Noninvasive electrocardiographic mapping to improve patient selection for cardiac resynchronization therapy: beyond QRS duration and left bundle branch block morphology

Sylvain Ploux, Joost Lumens, Zachary Whinnett, Michel Montaudon, Maria Strom, Charu Ramanathan, Nicolas Derval, Adlane Zemmoura, Arnaud Denis, Maxime De Guillebon, Ashok Shah, Mélèze Hocini, Pierre Jaïs, Philippe Ritter, Michel Haïssaguerre, Bruce L Wilkoff, Pierre Bordachar
Journal of the American College of Cardiology 2013 June 18, 61 (24): 2435-2443

OBJECTIVES: This study sought to investigate whether noninvasive electrocardiographic activation mapping is a useful method for predicting response to cardiac resynchronization therapy (CRT).

BACKGROUND: One third of the patients appear not to respond to CRT when they are selected according to QRS duration.

METHODS: We performed electrocardiographic activation mapping in 33 consecutive CRT candidates (QRS duration ≥120 ms). In 18 patients, the 12-lead electrocardiographic morphology was left bundle branch block (LBBB), and in 15, it was nonspecific intraventricular conduction disturbance (NICD). Three indexes of electrical dyssynchrony were derived from intrinsic maps: right and left ventricular total activation times and ventricular electrical uncoupling (VEU) (difference between the left ventricular [LV] and right ventricular mean activation times). We assessed the ability of these parameters to predict response, measured using a clinical composite score, after 6 months of CRT.

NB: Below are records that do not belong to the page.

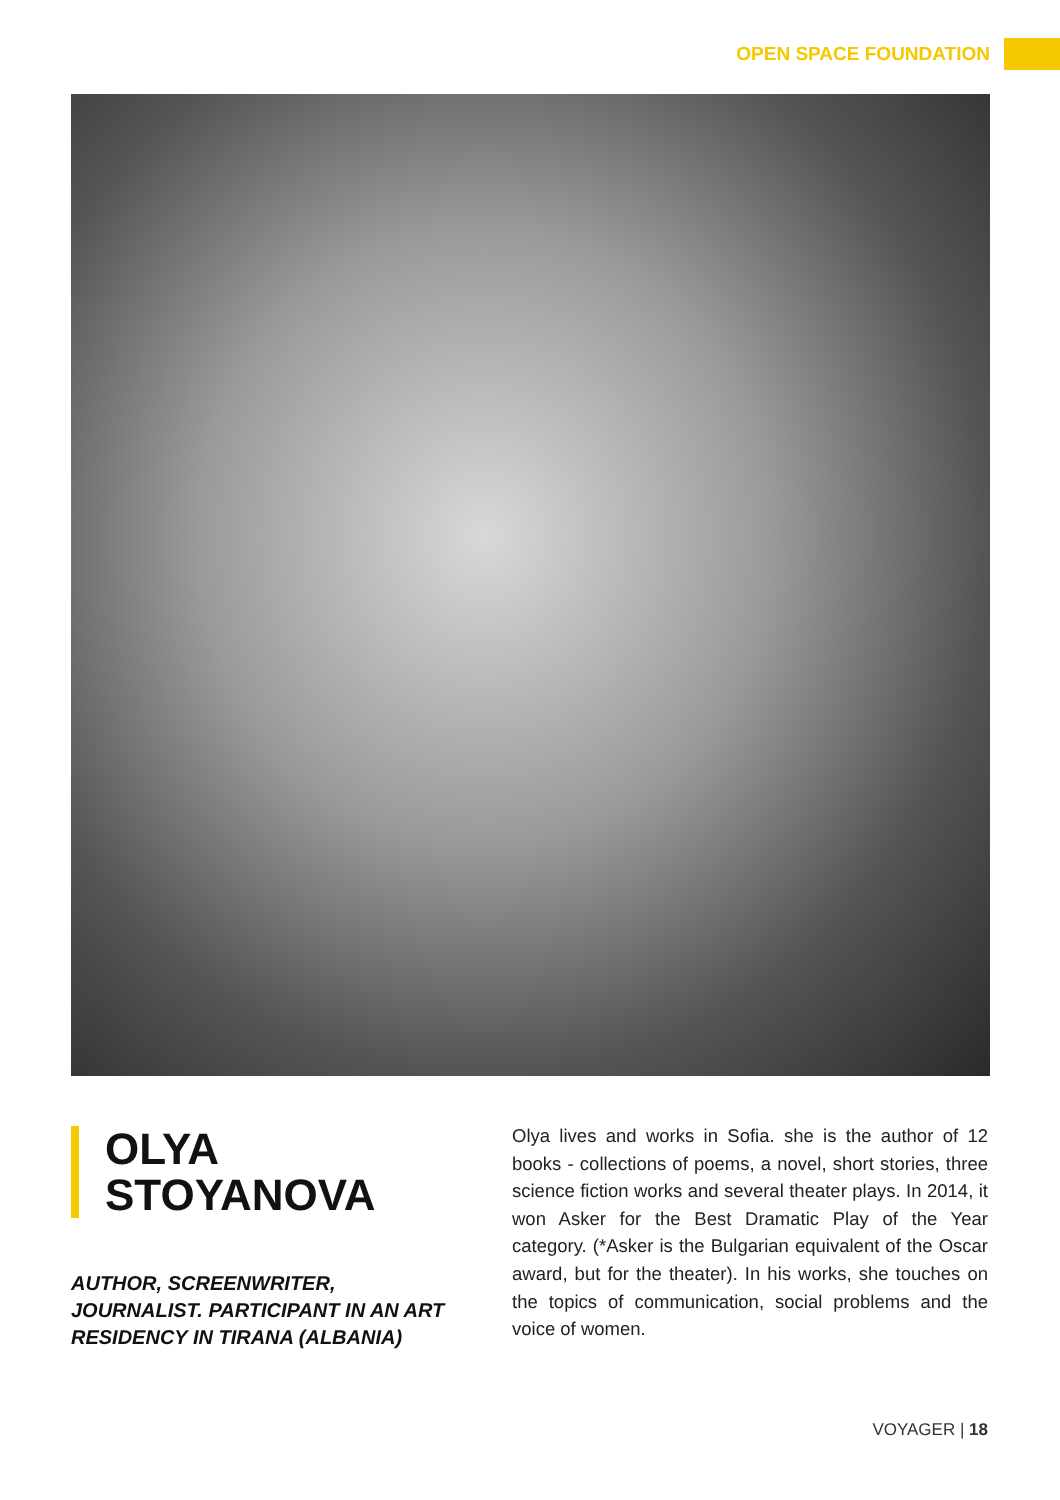OPEN SPACE FOUNDATION
OLYA
STOYANOVA
AUTHOR, SCREENWRITER, JOURNALIST. PARTICIPANT IN AN ART RESIDENCY IN TIRANA (ALBANIA)
Olya lives and works in Sofia. she is the author of 12 books - collections of poems, a novel, short stories, three science fiction works and several theater plays. In 2014, it won Asker for the Best Dramatic Play of the Year category. (*Asker is the Bulgarian equivalent of the Oscar award, but for the theater). In his works, she touches on the topics of communication, social problems and the voice of women.
VOYAGER | 18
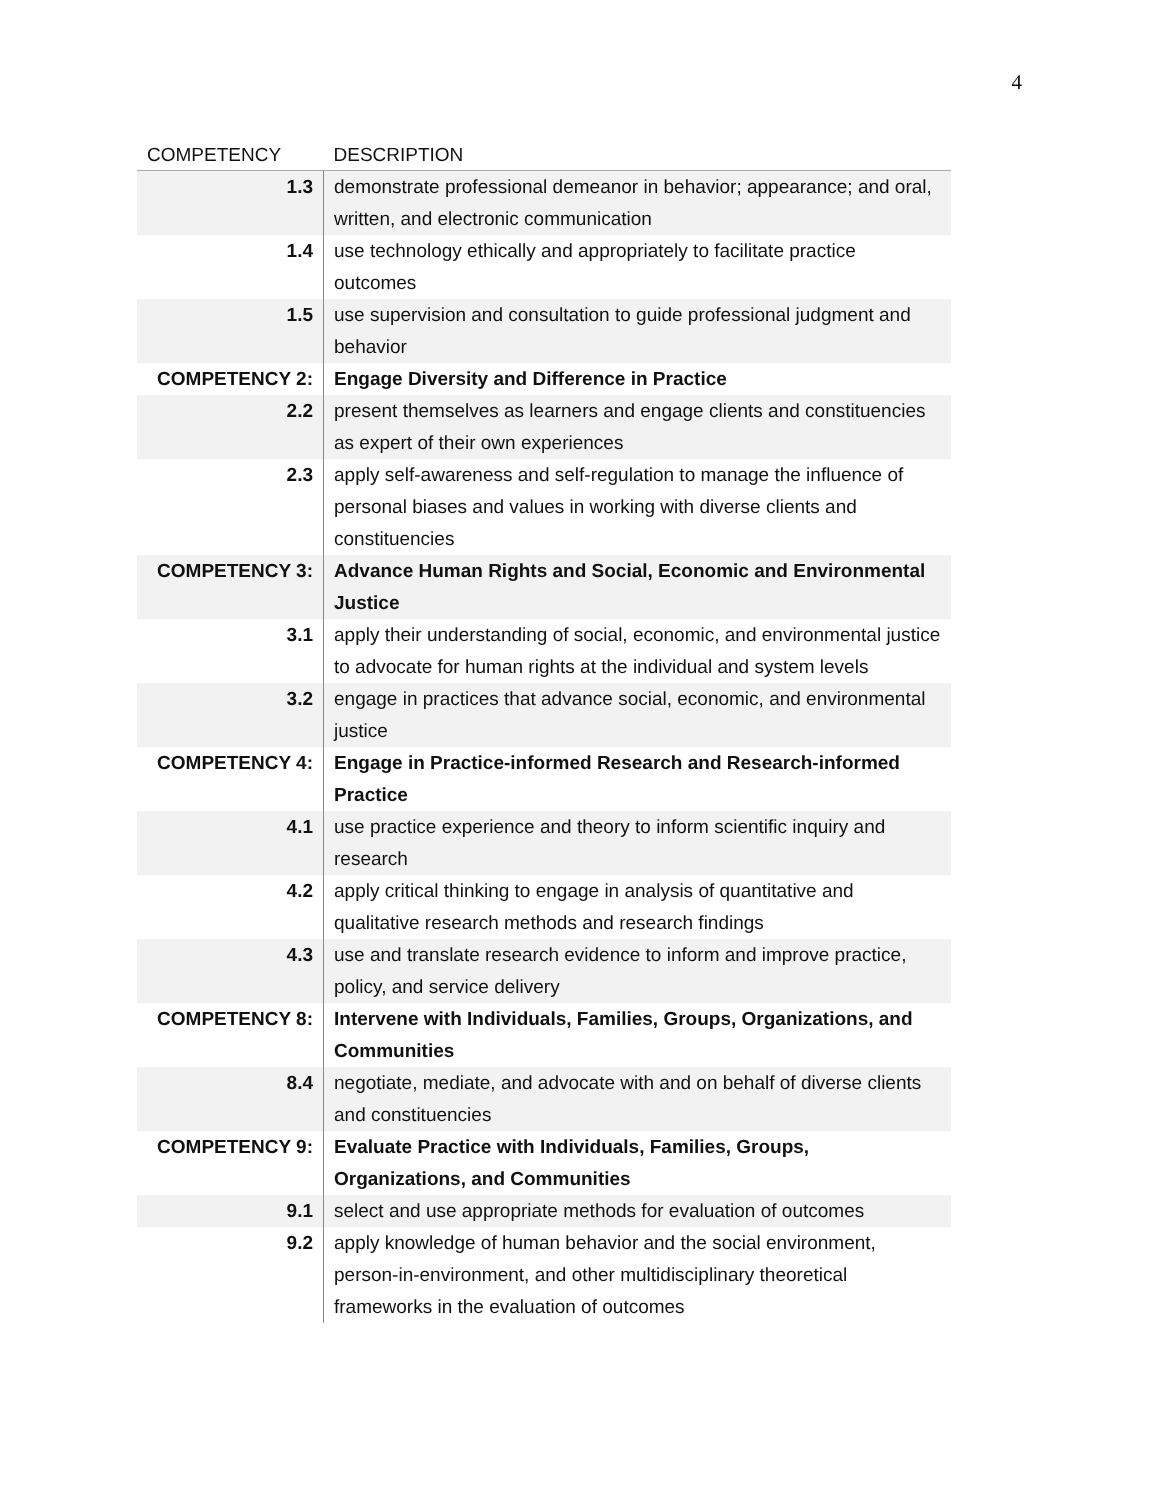4
| COMPETENCY | DESCRIPTION |
| --- | --- |
| 1.3 | demonstrate professional demeanor in behavior; appearance; and oral, written, and electronic communication |
| 1.4 | use technology ethically and appropriately to facilitate practice outcomes |
| 1.5 | use supervision and consultation to guide professional judgment and behavior |
| COMPETENCY 2: | Engage Diversity and Difference in Practice |
| 2.2 | present themselves as learners and engage clients and constituencies as expert of their own experiences |
| 2.3 | apply self-awareness and self-regulation to manage the influence of personal biases and values in working with diverse clients and constituencies |
| COMPETENCY 3: | Advance Human Rights and Social, Economic and Environmental Justice |
| 3.1 | apply their understanding of social, economic, and environmental justice to advocate for human rights at the individual and system levels |
| 3.2 | engage in practices that advance social, economic, and environmental justice |
| COMPETENCY 4: | Engage in Practice-informed Research and Research-informed Practice |
| 4.1 | use practice experience and theory to inform scientific inquiry and research |
| 4.2 | apply critical thinking to engage in analysis of quantitative and qualitative research methods and research findings |
| 4.3 | use and translate research evidence to inform and improve practice, policy, and service delivery |
| COMPETENCY 8: | Intervene with Individuals, Families, Groups, Organizations, and Communities |
| 8.4 | negotiate, mediate, and advocate with and on behalf of diverse clients and constituencies |
| COMPETENCY 9: | Evaluate Practice with Individuals, Families, Groups, Organizations, and Communities |
| 9.1 | select and use appropriate methods for evaluation of outcomes |
| 9.2 | apply knowledge of human behavior and the social environment, person-in-environment, and other multidisciplinary theoretical frameworks in the evaluation of outcomes |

RESULTS: Electrocardiographic maps revealed homogeneous patterns of activation and consistently greater VEU and LV total activation time (LVTAT) in patients with LBBB compared with heterogeneous activation sequences and shorter VEU and LVTAT in NICD patients (VEU: 75 ± 12 ms vs. 40 ± 22 ms; p < 0.001; LVTAT: 115 ± 21 ms vs. 91 ± 34 ms; p = 0.03). LBBB and NICD patients had similar right ventricular total activation times (62 ± 30 ms vs. 58 ± 26 ms; p = 0.7). The area under the receiver-operating characteristic curve indicated that VEU (area under the curve [AUC]: 0.88) was significantly superior to QRS duration (AUC: 0.73) and LVTAT (AUC: 0.72) for predicting CRT response (p < 0.05). With a 50-ms cutoff value, VEU identified CRT responders with 90% sensitivity and 82% specificity whether LBBB was present or not.

CONCLUSIONS: Ventricular electrical uncoupling measured by electrocardiographic mapping predicted clinical CRT response better than QRS duration or the presence of LBBB.